Saturday, November 08, 2008

Marketing lessons: Go and find the hook

The other day one of my collegues in office, (we are both in marketing), was talking to one of the customers who was hardcore north indian in English. Somehow it looked so artificial, so dry,  felt as if nothing was coming out of inside, it all seemed  painted from outside. My collegue himself is very fluent in Hindi and I kept telling him that the best way when talking to customers is to talk in the language that they understand best.  If you dont know the language, try to use atleast some phrases that you might have picked up from somewhere, or atleast learn some of the phrases in different languages. Or if that does not work possible, you could always talk about the festivals, that you might thing that person might be celebrating, it could be Pongal, Ed or deepawali. It would be tourist places near the customers destination, or could be food or anything. 

I remember sometime back, I had a conference call with some guys in New Zealand, it was the time when some interesting cricket match going on between India and Australia.
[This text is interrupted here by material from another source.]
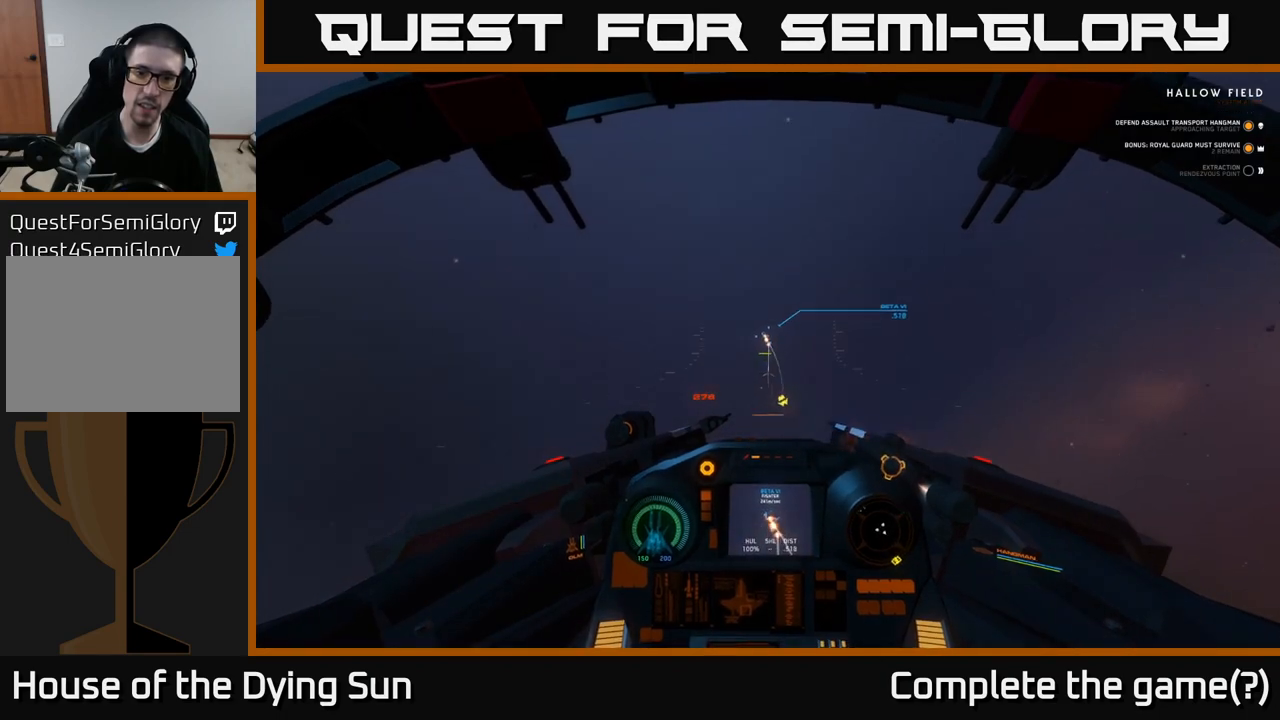
{"buttons": [], "left_stick": "center", "right_stick": "up", "events": [[83, "R2", "up"], [83, "right_stick", "center"], [117, "X", "down"], [183, "L2", "down"], [200, "X", "up"], [283, "L2", "up"], [333, "right_stick", "up"]]}
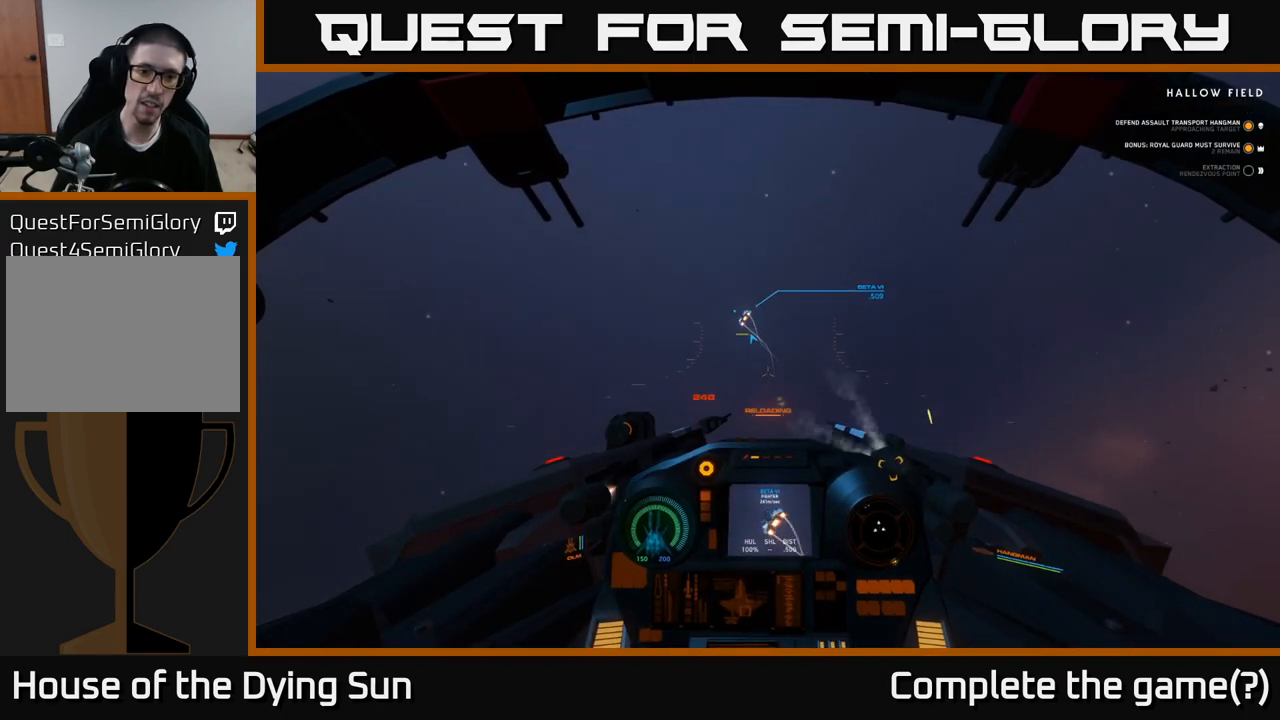
{"buttons": ["L2"], "left_stick": "center", "right_stick": "center", "events": [[217, "L2", "down"], [300, "right_stick", "left"], [483, "right_stick", "center"]]}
And I was asking them about what they thought, and it sparked out with a small snippet of conversation, and this guy was remarking how it always pleased him if Tendulkar made century against Australia.  And it did make rest of the conversation little lighter. Atleast it always ensures that the customer will not shout at you. Somehow it lightens up the whole thing. 

Nothing works better than trying to find some hook, with which you can connect and relate to the customer. I really think it goes a long way in building relationships. Most importantly it makes the conversation more interesting.  
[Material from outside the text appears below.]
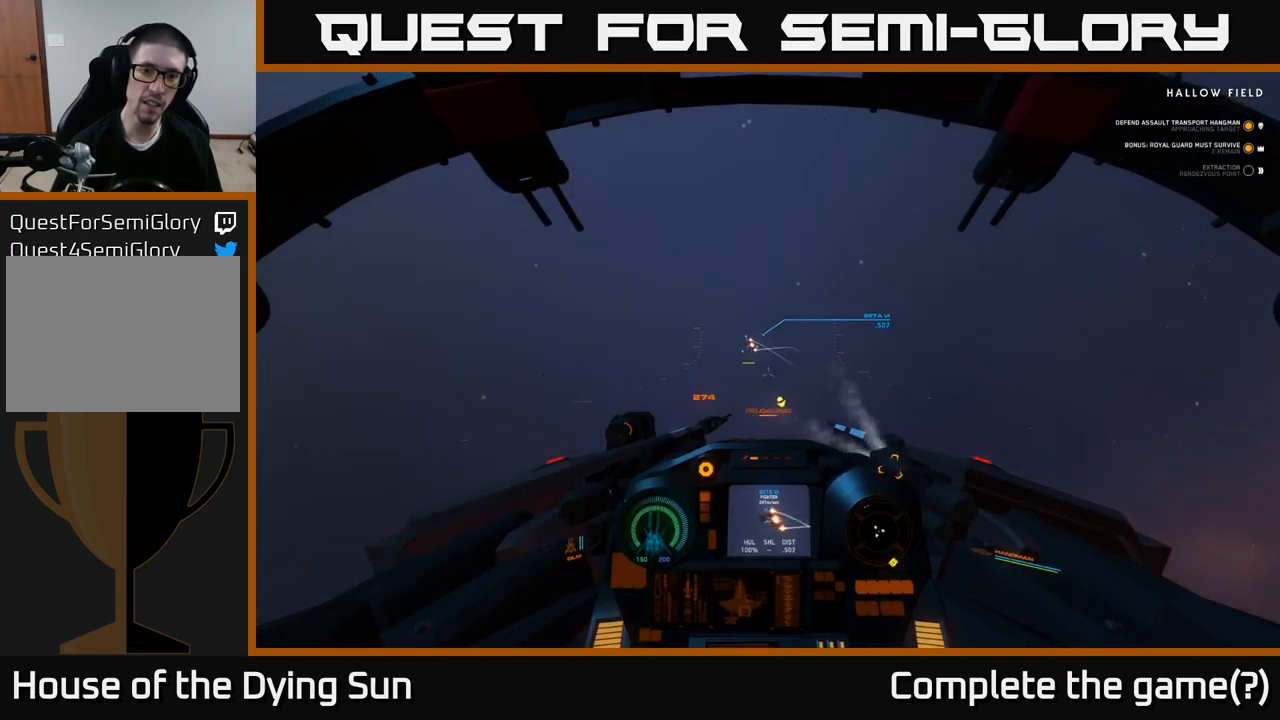
{"buttons": ["Y"], "left_stick": "center", "right_stick": "center", "events": [[133, "right_stick", "up"], [283, "right_stick", "up-left"], [400, "right_stick", "center"], [417, "L2", "up"], [483, "Y", "down"]]}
I dont know how it works for other relationships, but trust me it definately works for marketing.

So go and find the hook... :)

1 comment:

brocasarea said...

absolutely true!!!

this reminds me of a chapter which i had read long back in a Dale carnegie book-
Whenever Theodore Roosevelt[Us presd] expected a visitor, he
sat up late the night before, reading up on the subject in
which he knew his guest was particularly interested.